Mit dem Palestrina Motettenchor Tegernsee unterhält er seit 1999 eine rege und überregional beachtete Konzerttätigkeit, wobei Konzertreisen nach England, Italien und Österreich besonders erwähnt sein mögen. Aufführungen wichtiger Kantaten und Oratorien z.B. von J.S. Bach und der a cappella-Literatur von Palestrina, Lasso, Monteverdi, Bruckner, Brahms und vielen anderen Komponisten stehen hier im Mittelpunkt seiner Tätigkeit als Chorleiter.

Im Rahmen seiner Dirigier-Ausbildung führte er u. a. Haydns Schöpfung und Mendelssohns Paulus auf. Zu seinem Meisterklassenpodium dirigierte er Bruckners Messe in e-moll.

Assistenzen führten ihn zum Universitätschor München und zur Chorgemeinschaft Neubeuern.

Seit Juli 2003 versieht er seinen Dienst als Kantor an der ehem. Klosterkirche St. Quirinus in Tegernsee und stellt als künstlerischer Leiter die Konzertreihe musica sacra tegernsee zusammen. Dort kam es unter seiner Leitung zu Aufführungen des Paulus von Mendelssohn, der Marienvesper von Monteverdi; des Deutschen Requiems von Brahms, der Auftragskomposition De Fundatione und der Uraufführung des „Tegernseer Requiems“ von Thomas Rebensburg und zahlreicher Messen von Palestrina, Hassler, Mozart, Haydn, Schubert, Bruckner und Rheinberger.

Mit großem Engagement widmet er sich auch als Sänger der Gregorianik (schola gregoriana monacensis Ltg. Prof. Johannes B. Göschl) und der klassischen Moderne - ein Beleg für seine musikalische Vielfältigkeit. Seit Frühjahr 2007 leitet er die Chorgemeinschaft Neuland Bad Aibling, deren Repertoire alle Epochen und Formen der a cappella - Literatur abdeckt.

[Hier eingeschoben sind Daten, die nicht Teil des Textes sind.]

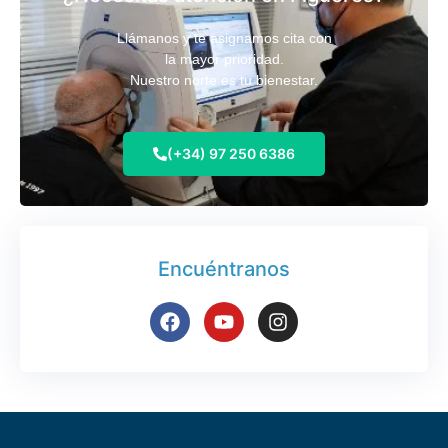
Llámanos y te asignamos cita con
la mayor prioridad.
Nuestro norte es tu bienestar.
(+34) 97 250 6386
Encuéntranos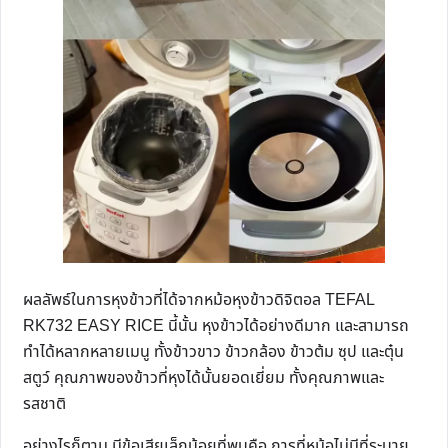
ผลลัพธ์ในการหุงข้าวที่ได้จากหม้อหุงข้าวดิจิตอล TEFAL
RK732 EASY RICE นี้นั้น หุงข้าวได้อย่างดีมาก และสามารถ
ทำได้หลากหลายเมนู ทั้งข้าวขาว ข้าวกล้อง ข้าวต้ม ซุป และตุ๋น
สตูว์ คุณภาพของข้าวที่หุงได้นั้นยอดเยี่ยม ทั้งคุณภาพและ
รสชาติ
อย่างไรก็ตาม มีข้อเสียเล็กน้อยที่พบคือ การที่หม้อไม่มีที่ระบาย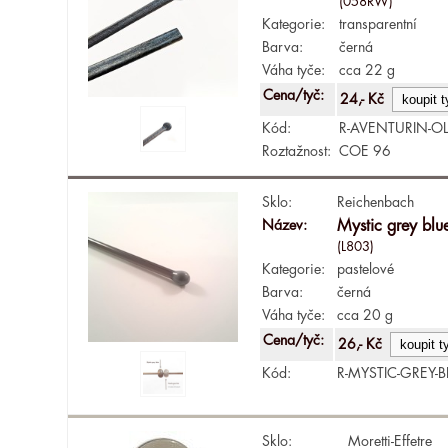
(058RW)
Kategorie:
transparentní
Barva:
černá
Váha tyče:
cca 22 g
Cena/tyč:
24,- Kč
Kód:
R-AVENTURIN-O
Roztažnost:
COE 96
Sklo:
Reichenbach
Název:
Mystic grey blu
(L803)
Kategorie:
pastelové
Barva:
černá
Váha tyče:
cca 20 g
Cena/tyč:
26,- Kč
Kód:
R-MYSTIC-GREY-B
Sklo:
Moretti-Effetre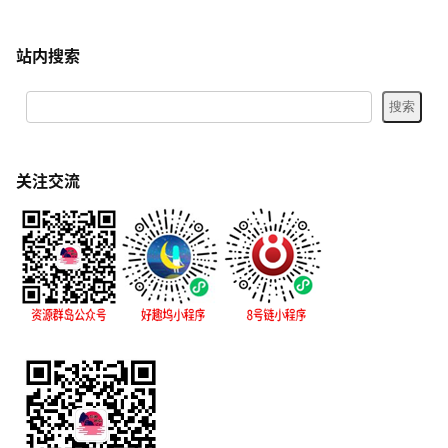
站内搜索
关注交流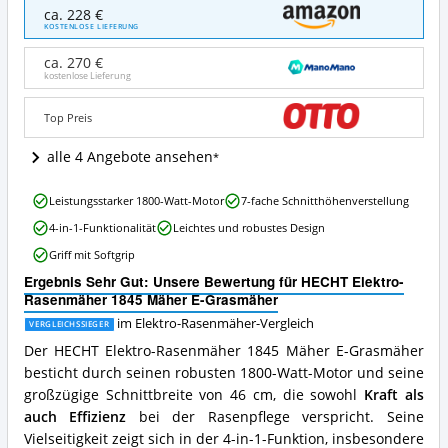
HECHT
ca. 228 €
Elektro-
KOSTENLOSE LIEFERUNG
Rasenmäher
1845
ca. 270 €
Mäher
kostenlose Lieferung
E-
Grasmäher
Top Preis
Angebote:
Wo
alle 4 Angebote ansehen
ist
dieser
HECHT
Elektro-
Leistungsstarker 1800-Watt-Motor
7-fache Schnitthöhenverstellung
Elektro-
Rasenmäher
4-in-1-Funktionalität
Leichtes und robustes Design
Rasenmäher
erhältlich?
1845
Griff mit Softgrip
Mäher
Ergebnis Sehr Gut: Unsere Bewertung für HECHT Elektro-
E-
Rasenmäher 1845 Mäher E-Grasmäher
Grasmäher
Vorteile:
im Elektro-Rasenmäher-Vergleich
VERGLEICHSSIEGER
Was
Der HECHT Elektro-Rasenmäher 1845 Mäher E-Grasmäher
spricht
besticht durch seinen robusten 1800-Watt-Motor und seine
für
diesen
großzügige Schnittbreite von 46 cm, die sowohl
Kraft als
Elektro-
auch Effizienz
bei der Rasenpflege verspricht. Seine
Rasenmäher?
Vielseitigkeit zeigt sich in der 4-in-1-Funktion, insbesondere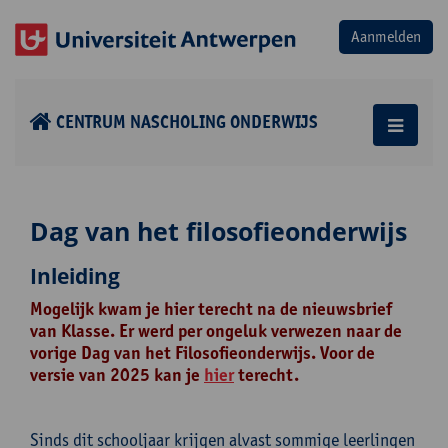
CENTRUM NASCHOLING ONDERWIJS
Dag van het filosofieonderwijs
Inleiding
Mogelijk kwam je hier terecht na de nieuwsbrief
van Klasse. Er werd per ongeluk verwezen naar de
vorige Dag van het Filosofieonderwijs. Voor de
versie van 2025 kan je
hier
terecht.
Sinds dit schooljaar krijgen alvast sommige leerlingen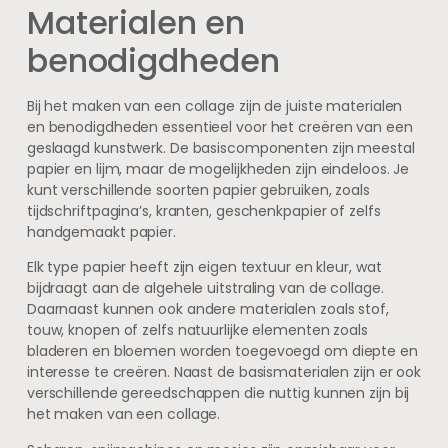
Materialen en
benodigdheden
Bij het maken van een collage zijn de juiste materialen
en benodigdheden essentieel voor het creëren van een
geslaagd kunstwerk. De basiscomponenten zijn meestal
papier en lijm, maar de mogelijkheden zijn eindeloos. Je
kunt verschillende soorten papier gebruiken, zoals
tijdschriftpagina’s, kranten, geschenkpapier of zelfs
handgemaakt papier.
Elk type papier heeft zijn eigen textuur en kleur, wat
bijdraagt aan de algehele uitstraling van de collage.
Daarnaast kunnen ook andere materialen zoals stof,
touw, knopen of zelfs natuurlijke elementen zoals
bladeren en bloemen worden toegevoegd om diepte en
interesse te creëren. Naast de basismaterialen zijn er ook
verschillende gereedschappen die nuttig kunnen zijn bij
het maken van een collage.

Kantor Sebastian Schober steht der Choralschola als Leiter und Solist vor.
Das Repertoire erstreckt sich von den gregorianischen Gesängen des Graduale Triplex, über Originalhandschriften der Tegernseer Klosterbibliothek bis hin zum Deutschen Liturgiegesang.

Für die Familiengottesdienste steht der Liturgische Singkreis zur Verfügung, der sich auf die geeignete Literatur aus Gospel, Kanons und neuem Geistlichen Lied sowie auf Liedkantaten auf Basis des Gotteslobes spezialisiert hat.